Ce registre tragique — que l’on retrouve d’ailleurs autant dans la musique que dans le ton donné aux textes — est véritablement ce qui donne corps à la puissance de La Voie : Atlantis Nostrum. Si les autres titres se montrent moins épileptiques, on retrouve toujours cette espèce d’acceptation d’un sort effroyable, comme en témoigne la résignation qui émane de « Voie II : Incarnation », qui évoque un certain fatalisme, là où son prédécesseur étale une peur panique sept minutes durant. Passé l’interlude aux accents expérimentaux et quasi-cosmiques, K.L.L.K sert un dernier titre black metal à ses ouailles, principalement marqué par la présence d’un riff bien plus aérien que ceux entendus jusqu’alors. Les chants torturés sont toujours là, comme s’il fallait rappeler l’humilité de la démarche du quatuor. Aérien, mais pas trop.

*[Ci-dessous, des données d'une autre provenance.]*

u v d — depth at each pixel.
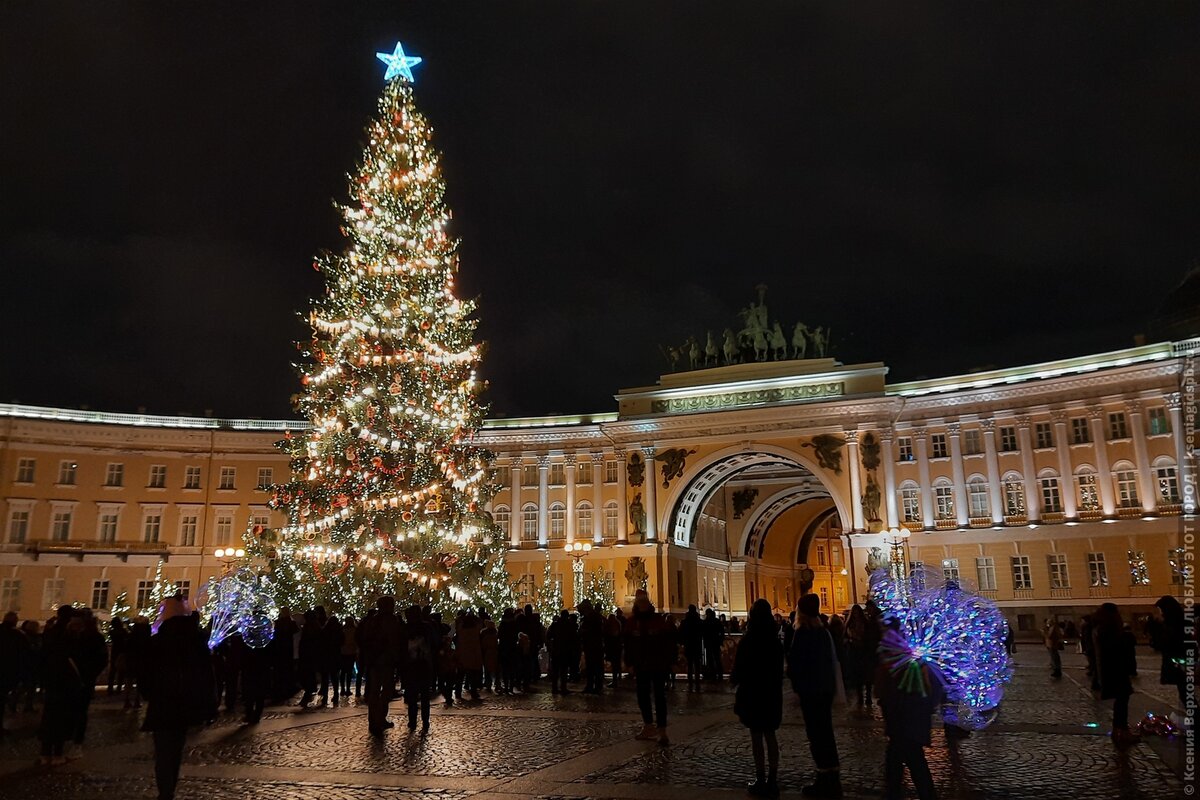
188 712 12.79
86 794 14.57
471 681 28.92
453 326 45.88
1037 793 14.02
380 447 41.88
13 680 22.47
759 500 93.06
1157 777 15.07
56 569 76.50
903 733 12.02
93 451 79.62
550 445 84.62
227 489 83.19
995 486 70.56
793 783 14.95
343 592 41.38
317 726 23.08
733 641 42.62
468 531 45.25
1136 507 65.44
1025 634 67.31
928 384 75.56
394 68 47.06
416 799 13.98
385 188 44.81
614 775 15.68
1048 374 71.06
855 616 25.88
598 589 63.31
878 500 72.25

D’un bout à l’autre de l’album, on persiste à tomber sur un certain goût pour le ritualiste, le symbolique, voire l’ésotérique. Les sujets y sont nobles et abstraits. On y évoque l’incarnation et l’excarnation, on y aborde l’alchimie et la philosophie, on parle d’ekpurosis, sans jamais perdre ce lien avec les anciens. Au risque de surinterpréter, il est toujours très plaisant d’avoir affaire à des artistes poussant leur démarche sur le plan thématique. On épaissit dès lors un contenu musical qui ne demande qu’à être augmenté. Et dans le cas de K.L.L.K, l’association marche du tonnerre.
Après avoir rendu l’âme sur un « Outro – Union (Par la mer) » des plus doux, La Voie : Atlantis Nostrum s’éteint, non sans avoir secoué son public. Un album fort singulier que voici, comme toujours avec l’entité française, dont les sorties sont rares mais toujours précieuses. K.L.L.K rend ainsi un hommage appuyé et digne à la bannière qui l’a suivie au combat. L’histoire de cet album est indissociable de la mort annoncée de Solar Asceticists Productions, dont l’identité et l’extravagance manqueront sans doute beaucoup à une partie de la scène.